=== EXCERPTED TEXT ===

######

2011-01-03 Thread Seth Goldberg


On Jan 3, 2011, at 4:06 PM, Colin Watson cjwat...@debian.org wrote:

 On Mon, Jan 03, 2011 at 12:13:01AM +, Colin Watson wrote:
 On Sun, Jan 02, 2011 at 10:41:50PM +, Steve McIntyre wrote:
 2.iso:
 
  goes all the way through to bus ff and returns to a grub prompt
 
 This is interesting and suggests a measure of coincidence.  What that
 patch did was skip remaining functions on a device that doesn't
 implement function 0, taking that as an indication that it doesn't
 exist.  This was based on:
 
  http://en.wikipedia.org/wiki/PCI_configuration_space#Bus_enumeration
 
 Vladimir, are you OK with this change to trunk?
 
 2011-01-02  Colin Watson  cjwat...@ubuntu.com
 
* grub-core/bus/pci.c (grub_pci_iterate): Skip remaining functions
on devices that do not implement function 0.
 
 I've applied this patch to trunk following an ack from Vladimir on IRC.
 I'll prepare an updated package for unstable shortly.

######

=== EXERCISE TASKS ===
**a)** Please name the file that the patch in the mailing list excerpt changes.
**b)** In the mailing list excerpt, switch "grub prompt" to "shell prompt" and write out the passage that begins at "On Mon, Jan" and stops after "change to trunk?".

######

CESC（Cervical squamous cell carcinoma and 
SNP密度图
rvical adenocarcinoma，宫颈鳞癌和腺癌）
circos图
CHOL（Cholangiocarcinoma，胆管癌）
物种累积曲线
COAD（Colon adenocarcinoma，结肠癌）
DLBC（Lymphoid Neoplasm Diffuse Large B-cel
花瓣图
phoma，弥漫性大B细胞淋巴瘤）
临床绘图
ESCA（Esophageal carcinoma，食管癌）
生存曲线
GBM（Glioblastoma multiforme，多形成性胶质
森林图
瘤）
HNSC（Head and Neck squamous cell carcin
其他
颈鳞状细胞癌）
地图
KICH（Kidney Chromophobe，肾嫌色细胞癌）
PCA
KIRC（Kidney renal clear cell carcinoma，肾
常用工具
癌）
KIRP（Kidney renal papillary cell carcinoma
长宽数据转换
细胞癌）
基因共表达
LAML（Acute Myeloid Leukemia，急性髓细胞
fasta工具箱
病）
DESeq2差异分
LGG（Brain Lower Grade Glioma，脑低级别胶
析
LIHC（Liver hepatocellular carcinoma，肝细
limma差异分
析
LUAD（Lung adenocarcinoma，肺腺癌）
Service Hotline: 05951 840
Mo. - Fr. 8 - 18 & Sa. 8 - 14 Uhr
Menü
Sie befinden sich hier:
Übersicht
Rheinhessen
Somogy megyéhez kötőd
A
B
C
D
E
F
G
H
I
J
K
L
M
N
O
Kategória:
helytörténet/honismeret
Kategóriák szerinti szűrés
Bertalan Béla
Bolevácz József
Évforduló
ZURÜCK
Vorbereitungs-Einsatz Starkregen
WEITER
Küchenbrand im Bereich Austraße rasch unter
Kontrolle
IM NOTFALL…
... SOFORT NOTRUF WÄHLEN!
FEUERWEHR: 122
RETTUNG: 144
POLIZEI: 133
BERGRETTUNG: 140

######

=== ANSWERS TO THE TASKS ===
**a)** grub-core/bus/pci.c

**b)**
On Mon, Jan 03, 2011 at 12:13:01AM +, Colin Watson wrote:
 On Sun, Jan 02, 2011 at 10:41:50PM +, Steve McIntyre wrote:
 2.iso:
 
  goes all the way through to bus ff and returns to a shell prompt
 
 This is interesting and suggests a measure of coincidence.  What that
 patch did was skip remaining functions on a device that doesn't
 implement function 0, taking that as an indication that it doesn't
 exist.  This was based on:
 
  http://en.wikipedia.org/wiki/PCI_configuration_space#Bus_enumeration
 
 Vladimir, are you OK with this change to trunk?